[Records for the exercise — start]

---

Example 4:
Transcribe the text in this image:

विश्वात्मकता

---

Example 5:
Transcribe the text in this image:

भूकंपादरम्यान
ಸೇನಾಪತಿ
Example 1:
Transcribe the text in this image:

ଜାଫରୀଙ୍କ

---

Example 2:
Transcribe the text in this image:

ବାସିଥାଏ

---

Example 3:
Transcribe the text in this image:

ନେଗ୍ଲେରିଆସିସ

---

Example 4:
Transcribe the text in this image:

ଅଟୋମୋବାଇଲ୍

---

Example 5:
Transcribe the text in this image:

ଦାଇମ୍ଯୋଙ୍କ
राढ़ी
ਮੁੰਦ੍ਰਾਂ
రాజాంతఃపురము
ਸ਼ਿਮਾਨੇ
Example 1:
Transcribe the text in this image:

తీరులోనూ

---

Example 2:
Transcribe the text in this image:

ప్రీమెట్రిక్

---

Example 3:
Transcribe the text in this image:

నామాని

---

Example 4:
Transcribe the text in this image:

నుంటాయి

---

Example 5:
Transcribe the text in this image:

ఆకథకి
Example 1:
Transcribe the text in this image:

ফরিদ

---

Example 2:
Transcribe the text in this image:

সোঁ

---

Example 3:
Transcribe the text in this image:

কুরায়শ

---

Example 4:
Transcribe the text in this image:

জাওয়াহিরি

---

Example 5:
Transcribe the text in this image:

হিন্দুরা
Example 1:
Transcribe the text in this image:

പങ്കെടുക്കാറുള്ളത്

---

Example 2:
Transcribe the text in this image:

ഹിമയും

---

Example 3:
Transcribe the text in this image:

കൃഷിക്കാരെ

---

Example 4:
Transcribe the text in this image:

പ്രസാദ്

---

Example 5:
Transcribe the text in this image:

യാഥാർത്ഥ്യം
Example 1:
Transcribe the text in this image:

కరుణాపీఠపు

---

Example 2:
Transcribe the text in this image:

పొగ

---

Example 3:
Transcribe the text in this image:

[Records for the exercise — finish]

• _What to produce_: Print every line of the material above exactly.

• _Finished exercise_:
---

Example 4:
Transcribe the text in this image:

विश्वात्मकता

---

Example 5:
Transcribe the text in this image:

भूकंपादरम्यान
ಸೇನಾಪತಿ
Example 1:
Transcribe the text in this image:

ଜାଫରୀଙ୍କ

---

Example 2:
Transcribe the text in this image:

ବାସିଥାଏ

---

Example 3:
Transcribe the text in this image:

ନେଗ୍ଲେରିଆସିସ

---

Example 4:
Transcribe the text in this image:

ଅଟୋମୋବାଇଲ୍

---

Example 5:
Transcribe the text in this image:

ଦାଇମ୍ଯୋଙ୍କ
राढ़ी
ਮੁੰਦ੍ਰਾਂ
రాజాంతఃపురము
ਸ਼ਿਮਾਨੇ
Example 1:
Transcribe the text in this image:

తీరులోనూ

---

Example 2:
Transcribe the text in this image:

ప్రీమెట్రిక్

---

Example 3:
Transcribe the text in this image:

నామాని

---

Example 4:
Transcribe the text in this image:

నుంటాయి

---

Example 5:
Transcribe the text in this image:

ఆకథకి
Example 1:
Transcribe the text in this image:

ফরিদ

---

Example 2:
Transcribe the text in this image:

সোঁ

---

Example 3:
Transcribe the text in this image:

কুরায়শ

---

Example 4:
Transcribe the text in this image:

জাওয়াহিরি

---

Example 5:
Transcribe the text in this image:

হিন্দুরা
Example 1:
Transcribe the text in this image:

പങ്കെടുക്കാറുള്ളത്

---

Example 2:
Transcribe the text in this image:

ഹിമയും

---

Example 3:
Transcribe the text in this image:

കൃഷിക്കാരെ

---

Example 4:
Transcribe the text in this image:

പ്രസാദ്

---

Example 5:
Transcribe the text in this image:

യാഥാർത്ഥ്യം
Example 1:
Transcribe the text in this image:

కరుణాపీఠపు

---

Example 2:
Transcribe the text in this image:

పొగ

---

Example 3:
Transcribe the text in this image:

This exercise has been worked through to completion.